Just when you thought leaving it behind at the hospital was the only option for your afterbirth…..

Pretty much everyone in the Oregon Legislature is all about HB2612—a bill that allows postpartum moms to take their placentas home with them.

The thing is, some people have already been taking their disposable organs home, breaking the law without knowing it. “I think this was a huge shock to everyone” says Representative Allisa Keny-Guyer (D) regarding the legality of placenta custody. Patients aren’t allowed to keep “medical waste” of any kind as souvenirs, but many hospitals have been making the exception for placentas because the language of the law is so unclear.

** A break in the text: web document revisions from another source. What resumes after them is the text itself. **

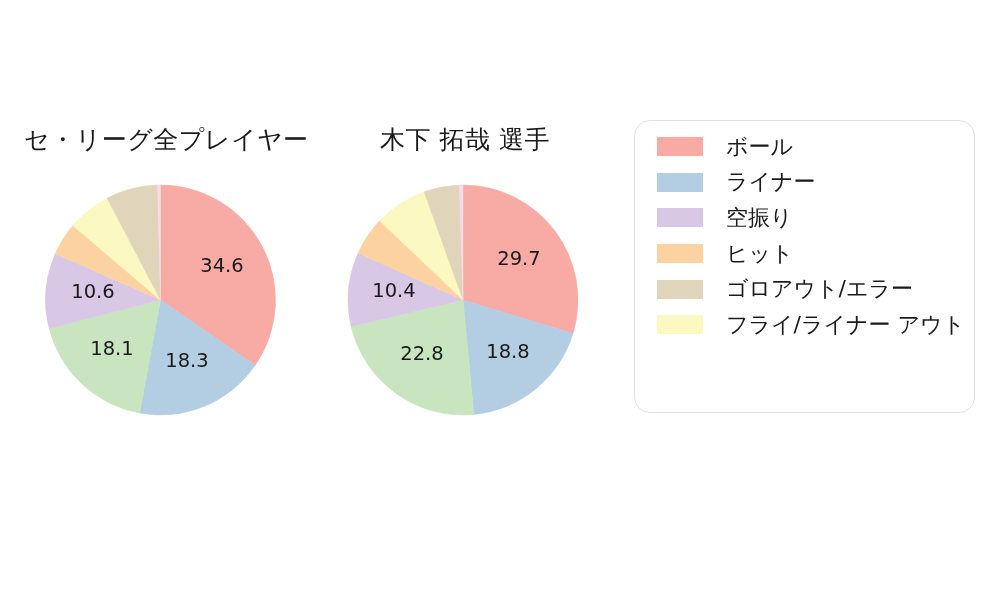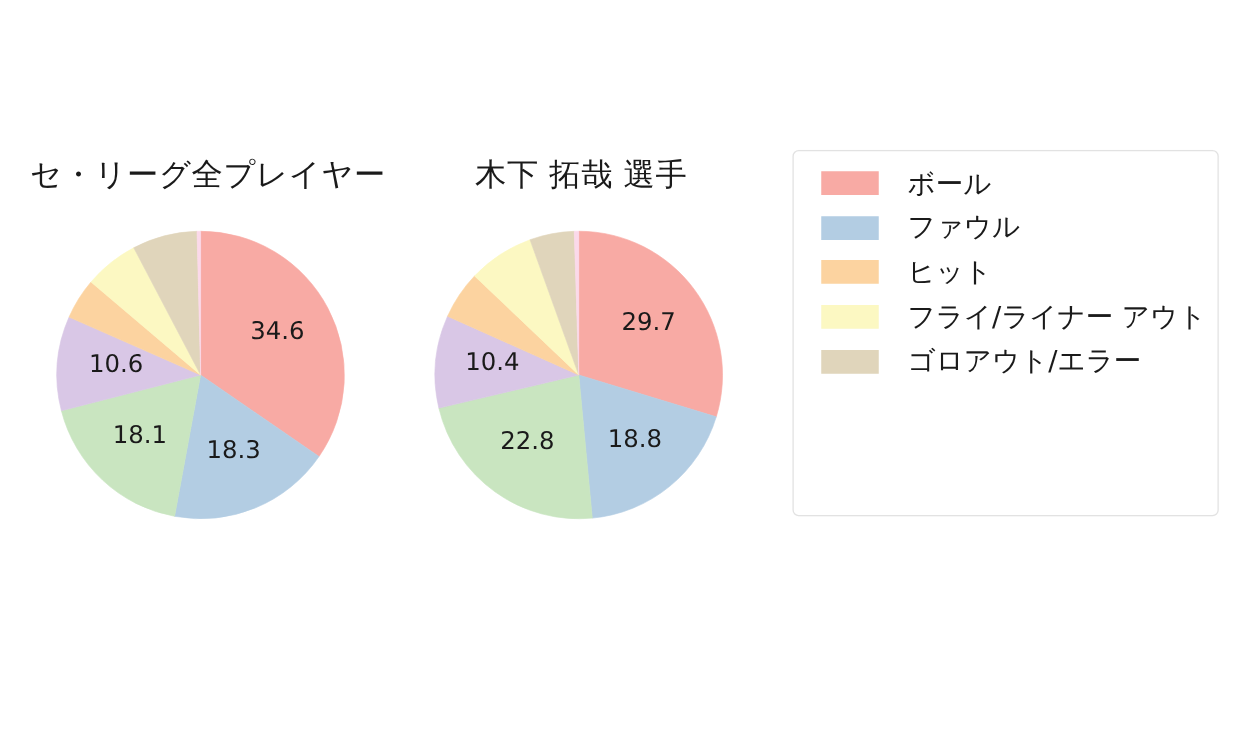"ボール" #legend-box { border-radius: 5px -> 16px }
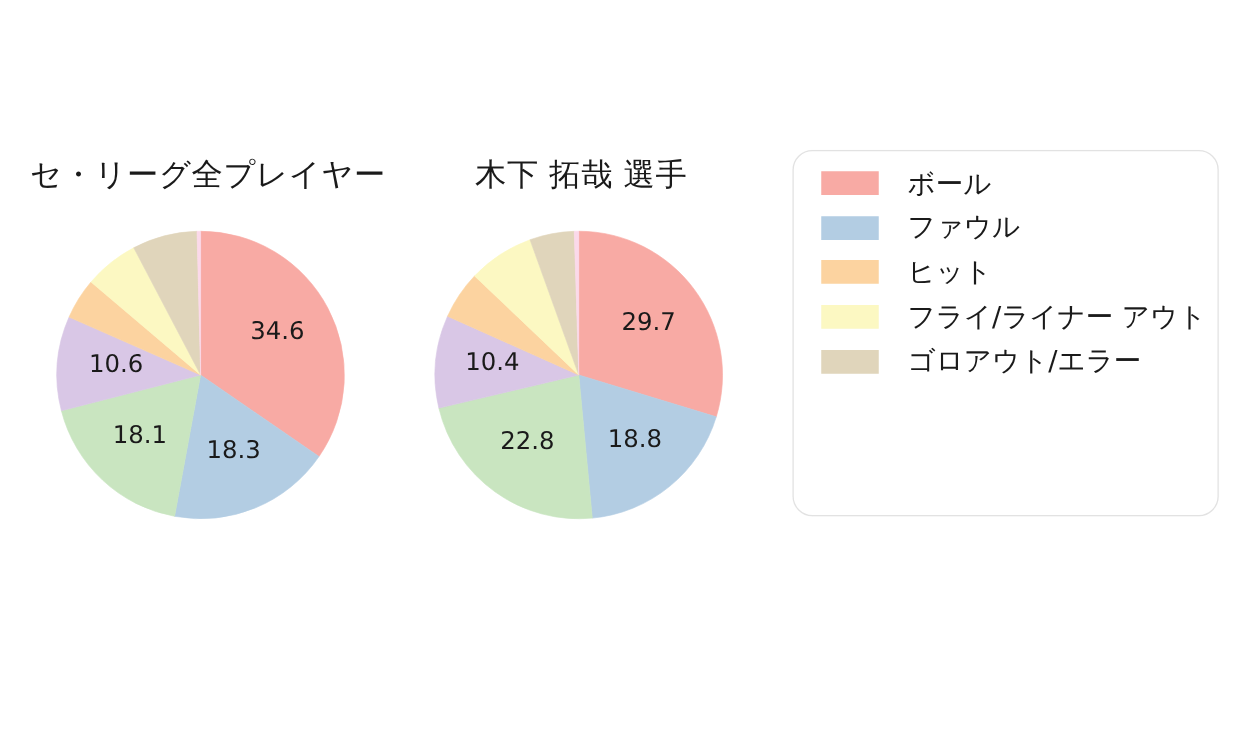"ファウル" span.legend-label { text: ファウル -> ライナー }
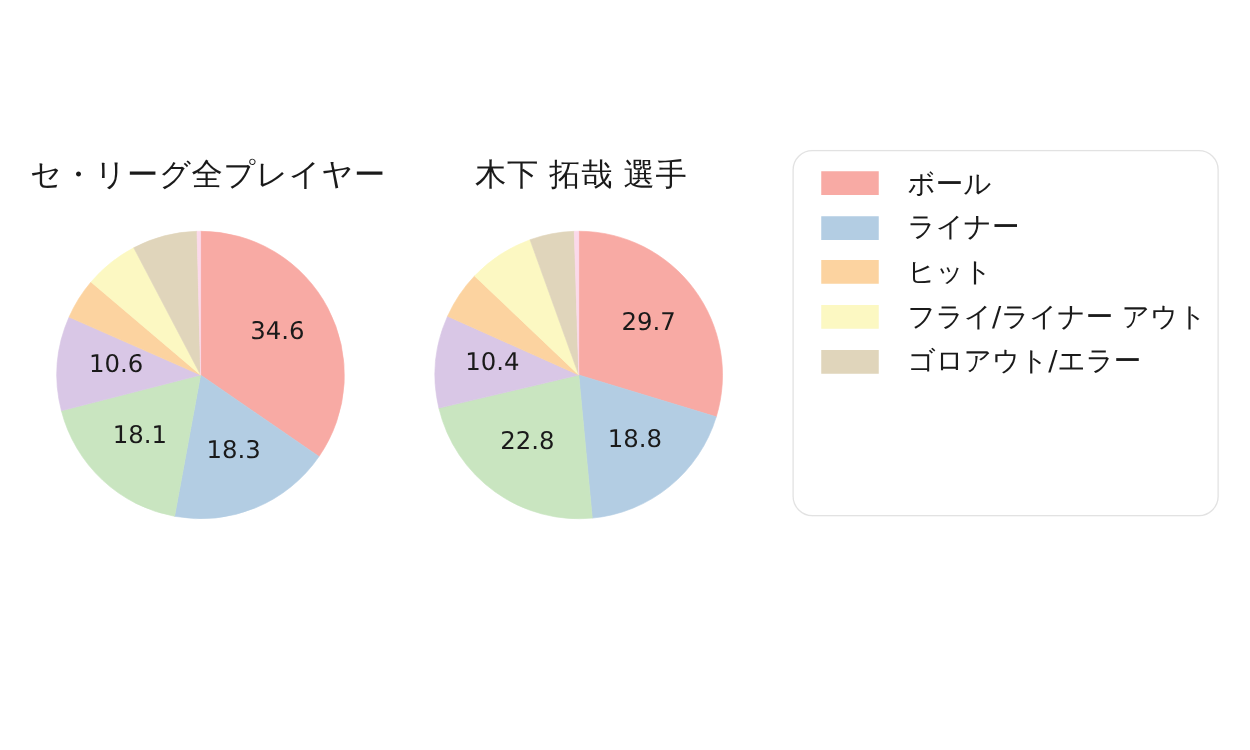"空振り" div.legend-row { html: none -> <div> <span></span> <span>空振り</span> </div> }
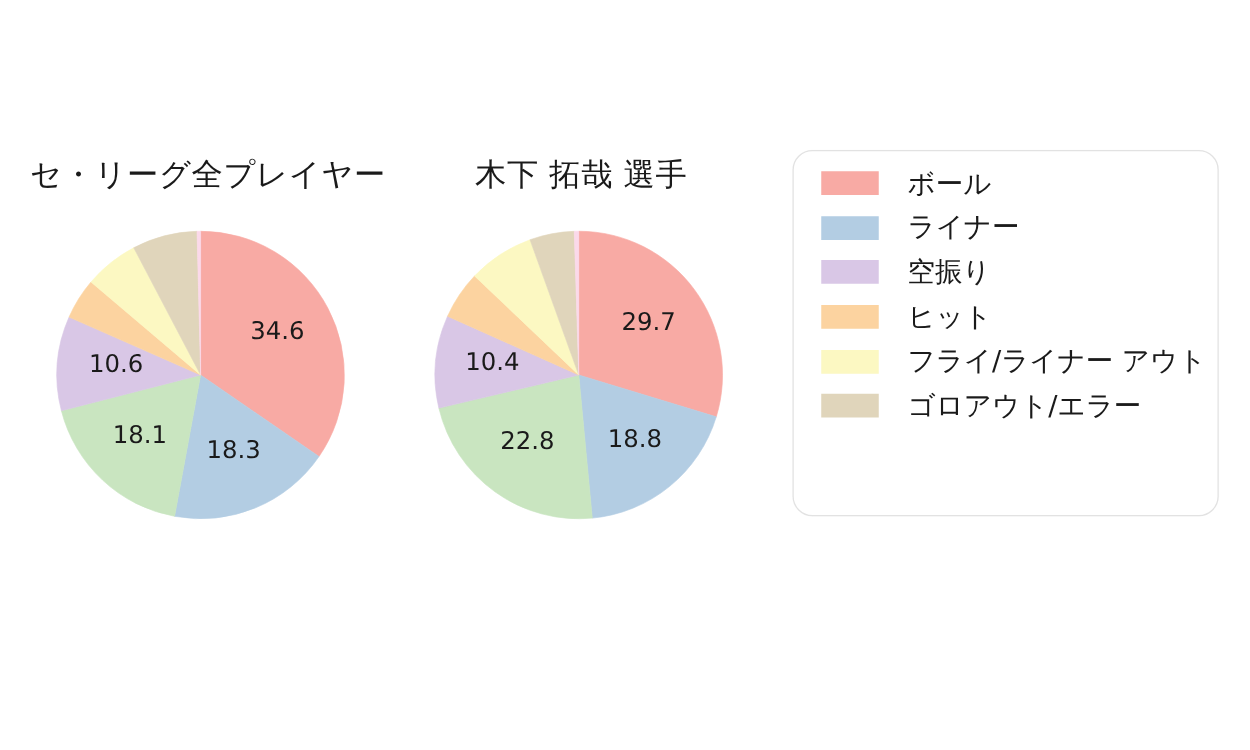"フライ/ライナー アウト" div.legend-row { order: before "ゴロアウト/エラー" -> after "ゴロアウト/エラー" }
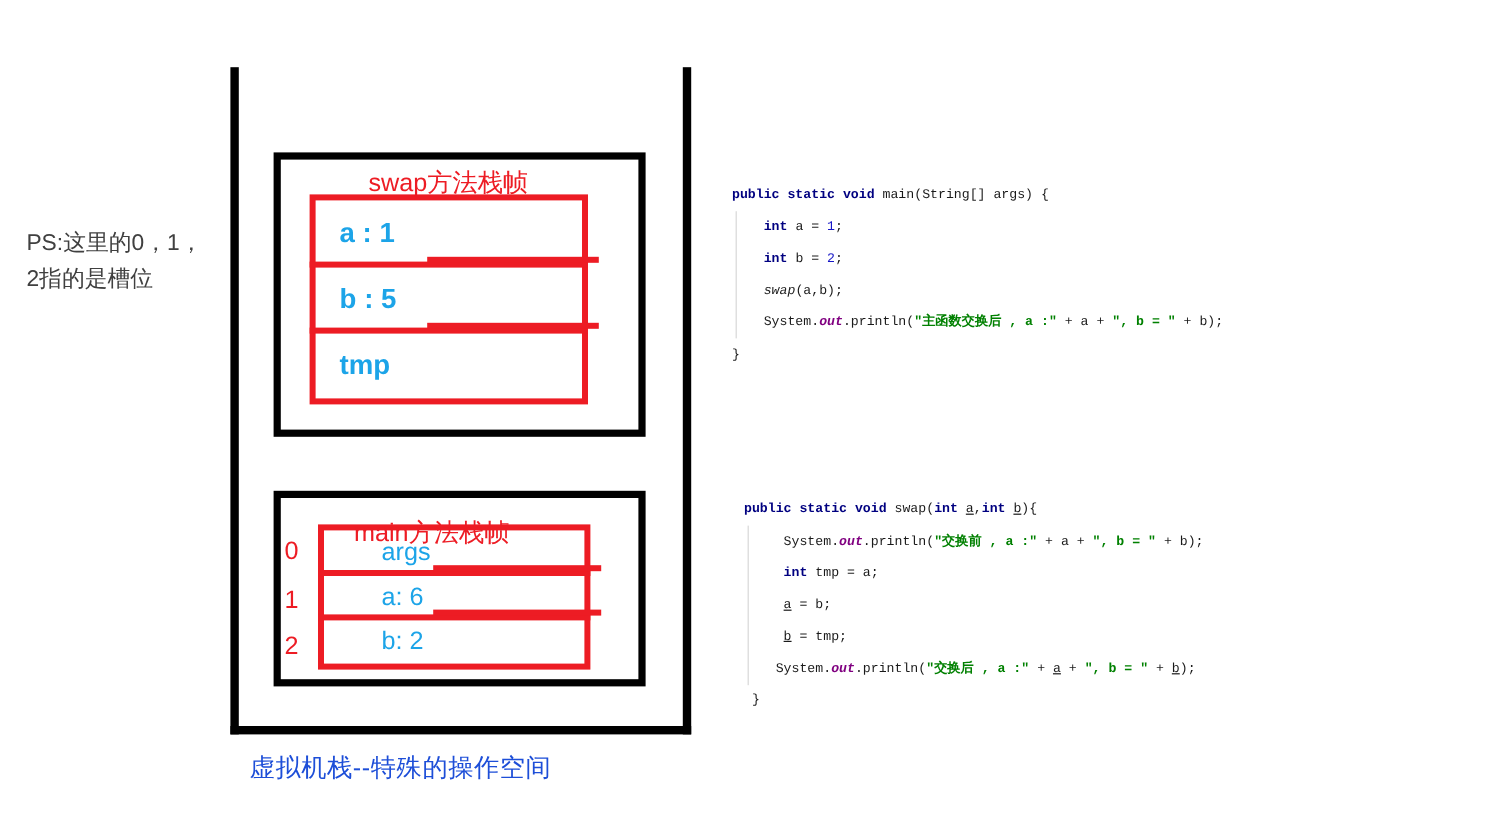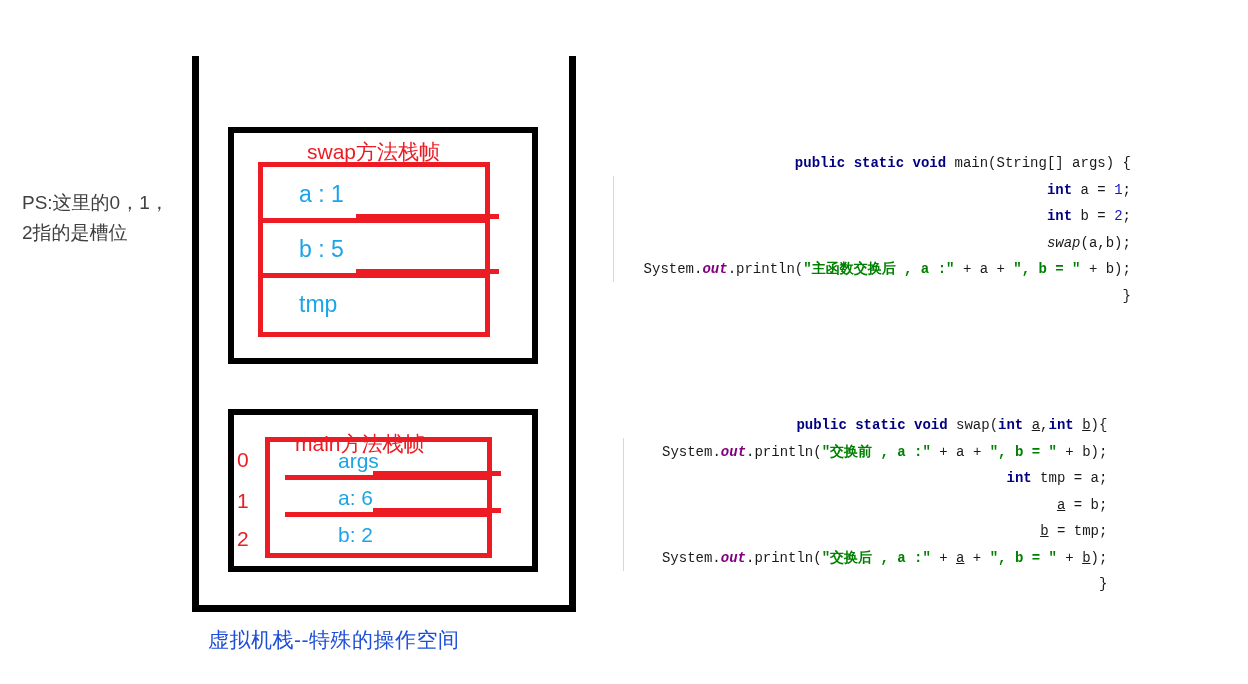"public static void main(String[] args)" .code-panel { font-size: 14px -> 11px; text-align: right -> none }
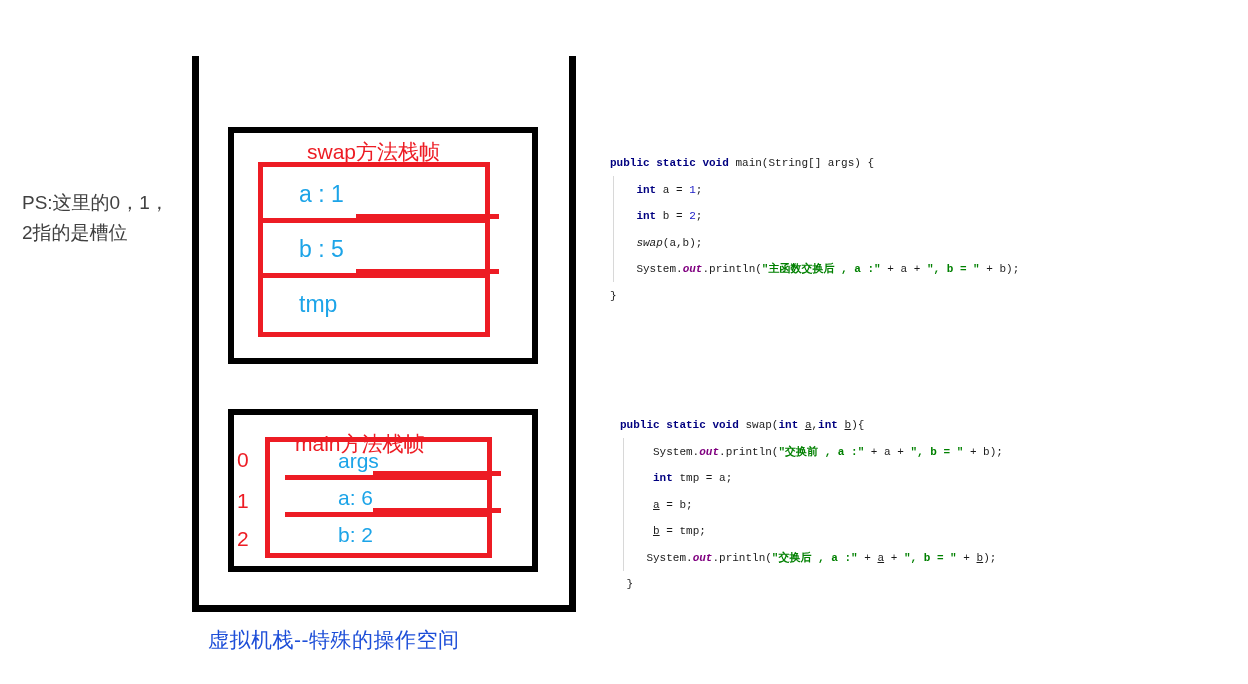"a : 1" #swap-slots .slot-row { font-weight: none -> bold; padding-left: 36px -> 20px }
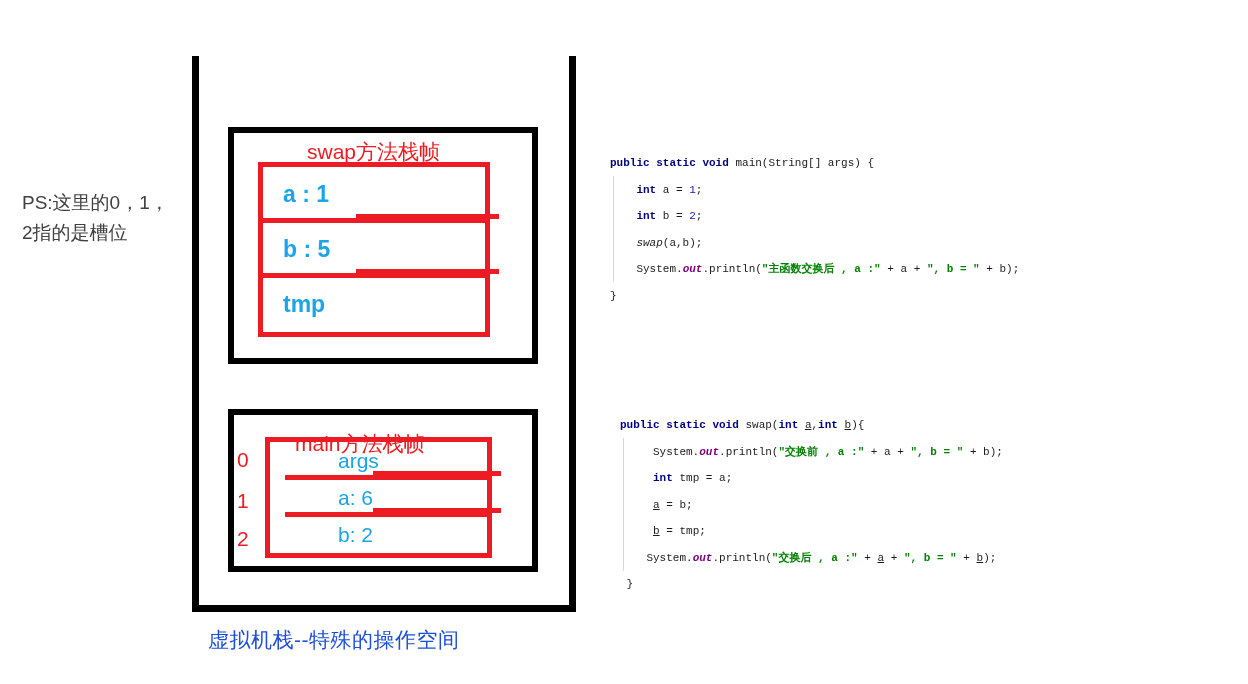"args" #main-slots .slot-row { margin-left: 20px -> none }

A placenta is the iron-rich sack of flesh that nourishes a baby in the womb. It allows mother and child to trade nutrients for poop (thanks again, Mom!). From the Latin for cake, the placenta is round and flat. Also, most mammals eat them post birth. Some humans do, too. Moms have been known to fry it up like a steak (most likely with some fava beans and a light Chianti), or pay one of several businesses that will cook, dehydrate, and pulverize a placenta, and then put the resulting powder into capsules you can swallow.

Many cultures have rituals and traditions regarding placentas. Some believe eating the self-made nutrients help aid in lactation, boost energy, and aid postpartum depression. It’s also common to bury it and plant a tree on top to represent new life. Apparently you can also make art and jewelry and drums out of it too.

Mmmm eat me! - placenta 2013
  • "Mmmm eat me!" - placenta 2013

On the Senate floor Senator Elizabeth Steiner-Hayward said “it’s a pretty straightforward bill, it’s safe, let’s do this.” And they did. The measure passed unanimously in the Senate today, following last week’s unanimous approval by the House.

The original bill prohibited selling the placenta, but the amended language puts the guidelines into the hands of the Oregon Health Authority. They can put that part in or not, since they’re in charge of all the logistics of the regulation.

On an equally gross note, today the House Judiciary Committee heard public testimony on a bill that would make spitting on a police officer a felony.

SB 482-A adds “saliva” to the existing list of bodily fluids that cannot be propelled at public safety officers. Blood, urine, semen, and feces are already offenses, and considered to be aggravated assault, which is a Class C felony.

It’s being pitched as a public health concern. “Assault by bodily fluids” originated in correctional facilities. Often times inmates’ only means of attack was to aim their loogies into officers’ eyes or mouths, hoping to infect them with disease.

Brian DeLashmutt represents the Oregon Police Officer’s Association. He contends this type of assault is now happening on the streets, too, and this bill is “about the health and safety of public safety officers”. He says officers could easily be infected with hepatitis or AIDS if they experience this type of attack.

The bill only covers spitting “on,” not just “at.” Meaning spitting would become an offense only if someone actually connected with an officer.